Investments Grow Target’s Grocery Sales

Published: in FINTECH by .


Target reported low- to-mid-single-digit sales growth in the first quarter of 2021, according to a company blog post Wednesday (May 19). While this figure may not sound especially impressive, the comparison included sales for March and April, which in 2020 saw grocery sales surge amid mass panic buying.

As Executive Vice President and Chief Growth Officer Christina Hennington put it on a call with analysts, “To see healthy growth on top of last year is remarkable as you recall that a year ago, guests were aggressively stocking up their pantries, fridges and freezers and we sold virtually every unit of paper goods that we owned.”

Even competitor Walmart, which touted its grocery strength on an earnings call Tuesday (May 18), saw a year-over-year sales dip compared to the early months of the pandemic, instead opting to compare its grocery sales on a two-year stacked basis.

Part of Target’s strength in grocery comes from the strength of its eCommerce channels, with the retailer reporting 50 percent growth in digital sales. For instance, the company has been expanding its fulfillment capabilities, investing in growing the grocery assortment available through its same-day services: Order Pickup, Drive Up, and delivery through its partnership with Shipt.

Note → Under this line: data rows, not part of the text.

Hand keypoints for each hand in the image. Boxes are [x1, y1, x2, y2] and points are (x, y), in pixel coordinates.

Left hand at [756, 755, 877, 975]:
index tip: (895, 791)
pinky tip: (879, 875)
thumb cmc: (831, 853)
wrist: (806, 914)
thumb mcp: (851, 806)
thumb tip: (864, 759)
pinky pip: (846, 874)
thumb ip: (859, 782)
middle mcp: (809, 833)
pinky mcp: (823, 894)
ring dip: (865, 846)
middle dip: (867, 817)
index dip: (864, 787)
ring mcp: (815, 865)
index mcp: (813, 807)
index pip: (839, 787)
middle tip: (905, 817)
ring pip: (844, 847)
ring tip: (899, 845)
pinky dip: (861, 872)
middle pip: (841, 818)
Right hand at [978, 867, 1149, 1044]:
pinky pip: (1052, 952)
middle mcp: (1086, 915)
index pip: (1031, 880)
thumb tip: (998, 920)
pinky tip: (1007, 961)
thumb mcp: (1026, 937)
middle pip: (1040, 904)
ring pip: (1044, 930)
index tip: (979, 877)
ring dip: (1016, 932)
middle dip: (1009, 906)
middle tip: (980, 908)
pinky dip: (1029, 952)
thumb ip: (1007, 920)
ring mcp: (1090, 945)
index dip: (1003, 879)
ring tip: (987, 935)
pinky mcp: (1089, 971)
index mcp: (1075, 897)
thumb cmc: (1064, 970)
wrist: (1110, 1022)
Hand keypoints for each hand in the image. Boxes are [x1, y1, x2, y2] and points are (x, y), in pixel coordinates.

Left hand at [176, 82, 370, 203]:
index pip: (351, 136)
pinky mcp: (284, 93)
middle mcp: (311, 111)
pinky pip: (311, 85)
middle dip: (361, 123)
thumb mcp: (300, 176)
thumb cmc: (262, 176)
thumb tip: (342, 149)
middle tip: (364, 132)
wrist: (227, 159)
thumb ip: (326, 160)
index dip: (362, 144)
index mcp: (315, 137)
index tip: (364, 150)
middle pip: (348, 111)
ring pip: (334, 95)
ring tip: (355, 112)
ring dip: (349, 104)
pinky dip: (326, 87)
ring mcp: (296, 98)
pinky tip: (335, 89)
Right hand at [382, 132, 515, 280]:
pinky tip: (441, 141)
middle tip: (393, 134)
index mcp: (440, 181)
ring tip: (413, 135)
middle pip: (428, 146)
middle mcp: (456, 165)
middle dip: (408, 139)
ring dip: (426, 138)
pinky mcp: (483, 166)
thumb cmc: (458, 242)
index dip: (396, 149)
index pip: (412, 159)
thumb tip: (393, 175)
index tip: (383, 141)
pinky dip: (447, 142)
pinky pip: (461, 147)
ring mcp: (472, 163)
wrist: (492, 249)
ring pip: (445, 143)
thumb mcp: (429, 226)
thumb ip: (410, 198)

“We … continue to enhance the assortments available for all three same-day services, adding more perishable food to our Pickup and Drive Up,” said Executive Vice President and Chief Operating Officer John J. Mulligan on the call. “And we just announced that, in the second quarter, we’ll have adult beverages available through Pick Up and/or Drive Up in more than 1,200 stores and available for same-day delivery in more than 600 stores across the country.”

To the latter point, the company announced the rollout of its same-day alcoholic beverage pickup and delivery on Monday (May 17), noting that the category “is one of the fastest-growing divisions within our food and beverage business,” and that offering pickup and delivery is a “natural next step.” Overall, the expansion of Target’s food and beverage assortment available through Drive Up and Order Pickup is included as one of the retailer’s major 2021 strategic investments announced in March.

In addition to building out its digital fulfillment capabilities, Target has also been investing in its grocery business by growing its private label brands. During the quarter, the retailer rolled out its new Favorite Day indulgent food and beverage brand, and more recently, the company expanded its Good & Gather brand, its “No. 1-selling food and beverage owned brand,” to include Good & Gather Plant-Based, with the company noting that demand for plant-based food and beverages is growing.

As Favorite Day offers baked goods and other sweets, and as Good & Gather emphasizes its natural flavors and lack of synthetic ingredients, the retailer is able to capture a wide range of consumers’ grocery spending with these private-label brands.

“Target’s own brands grew approximately 36 percent in the first quarter, the strongest increase we’ve ever recorded,” Hennington said on the call. “These brands aren’t something that our guests pick up while they’re at Target, they are a big reason why they shop at Target, which is why we continue to invest in them.”